In Descartes’ Fourth Meditation, he attempts to reconcile human fallibility with the perfection of God. Having proven God’s existence in the Third Meditation, Descartes faces the contradiction of God’s perfection and the human potential to err. The answer, Descartes contends, lies in between the concurrence of two faculties of the human mind, the intellect and the will. Error arises when the will assents beyond what the intellect clearly and distinctly perceives. This essay will show how Descartes defines each faculty, how their misalignment produces error, and why this explanation preserves both divine perfection and human responsibility.

After affirming that God is the source of all truth, “who is supremely perfect,” is also the creator of the human mind, Descartes asks then “how can anything produced by the supreme creator of all things not be complete and perfect in all respects?” (7:55). Descartes recognizes that humans are limited and imperfect, yet error cannot be attributed directly to God, since “the will to deceive is undoubtedly evidence of malice or weakness” (7:53). The issue, therefore, is to explain how error exists in a world created by a non-deceptive, perfect being.

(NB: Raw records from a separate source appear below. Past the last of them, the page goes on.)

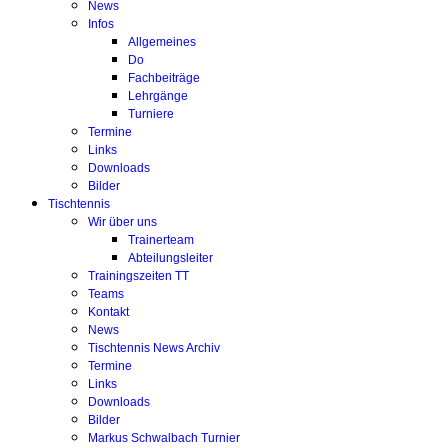
News
Infos
Allgemeines
Do
Fachbeiträge
Lehrgänge
Turniere
Termine
Links
Downloads
Bilder
Tischtennis
Wir über uns
Trainerteam
Abteilungsleiter
Trainingszeiten TT
Teams
Kontakt
News
Tischtennis News Archiv
Termine
Links
Downloads
Bilder
Markus Schwalbach Turnier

Descartes’ solution begins with describing himself as a being “intermediate between God and nothingness,” such that “in so far as I was created by the supreme being, there is nothing in me to enable me to go wrong… but in so far as I participate in nothingness or non-being… it is no wonder that I make mistakes” (7:54). He explains that “error is not a pure negation, but rather a privation or lack of some knowledge which somehow should be in me.” (7:54) A man who cannot see is called blind because he ought to have sight, but it would be inappropriate to refer to a stone as blind. Similarly, God’s decision to allow humans to err is not wrong by privation, but merely because the limited and imperfect human capacity ought not inherit all knowledge and potential owned by God.

Having ruled out God as the source of falsity, Descartes turns to the human faculties themselves. “They depend on two concurrent causes,” he writes, “namely on the faculty of knowledge which is in me, and on the faculty of choice or freedom of the will” (7:56). The intellect, in Descartes’ view, is the faculty that merely perceives ideas; it “does no more than enable me to perceive the ideas which are subjects for possible judgements” (7:56). Because it is purely receptive, it cannot in itself be the source of error: “when regarded strictly in this light, it turns out to contain no error in the proper sense of that term” (7:56). The intellect presents ideas to the mind, but it does not affirm or deny them; the will, by contrast, is the active faculty of affirmation or denial. Descartes defines it as “our ability to do or not do something (that is, to affirm or deny, to pursue or avoid)” (7:57). It would be equally wrong to assume falsity comes from the will, since one could not consider a particular preference to be factually false. Instead, he marvels that the will, unlike the intellect, appears infinite: “It is only the will, or freedom of choice, which I experience within me to be so great that the idea of any greater faculty is beyond my grasp” (7:57). In this, humans resemble God, whose will is likewise unlimited.

Yet while God’s will is always guided by infinite knowledge, the human intellect is finite. Descartes locates error precisely in the misuse of this disproportion between the intellect and the will. “The scope of the will is wider than that of the intellect… but instead of restricting it within the same limits, I extend its use to matters which I do not understand” (7:59). The intellect may clearly and distinctly perceive only a limited range of truths, but the will, being free, can affirm or deny any proposition whatsoever. When the will assents to something not clearly understood, it exceeds the bounds of the intellect and thereby risks error.

An example clarifies this mechanism. Descartes recalls his own cogito argument in M2. Because this proposition was clearly and distinctly perceived, his will naturally followed: “a great light in the intellect was followed by a great inclination in the will, and thus the spontaneity and freedom of my belief was all the greater in proportion to my lack of indifference” (7:59). In such cases, error is impossible because the intellect fully determines the will.

In contrast, when he considers whether the mind and body are distinct, he confesses that his intellect “has not yet come upon any persuasive reason in favor of one alternative rather than the other.” If, in this state of ignorance, he chooses to affirm or deny without clear understanding, the result is error. He claims instead that the will should be indifferent, “I am indifferent as to whether I should assert or deny either alternative” (7:59). Thus, “if I simply refrain from making a judgement in cases where I do not perceive the truth with sufficient clarity and distinctness, then it is clear that I am behaving correctly and avoiding error” (7:60). By distinguishing between the faculties and their use, Descartes preserves both divine perfection and human freedom. God endowed humans with perfect faculties of their kind; error, therefore, “does not require me to have a faculty specially bestowed on me by God; it simply happens as a result of the fact that the faculty of true judgement… is in my case not infinite” (p. 54). The blame for error lies with human misuse of freedom. In conclusion, in M4, Descartes resolves the problem of error without undermining divine perfection by explaining it as a byproduct of the will’s freedom exceeding the intellect’s limited scope.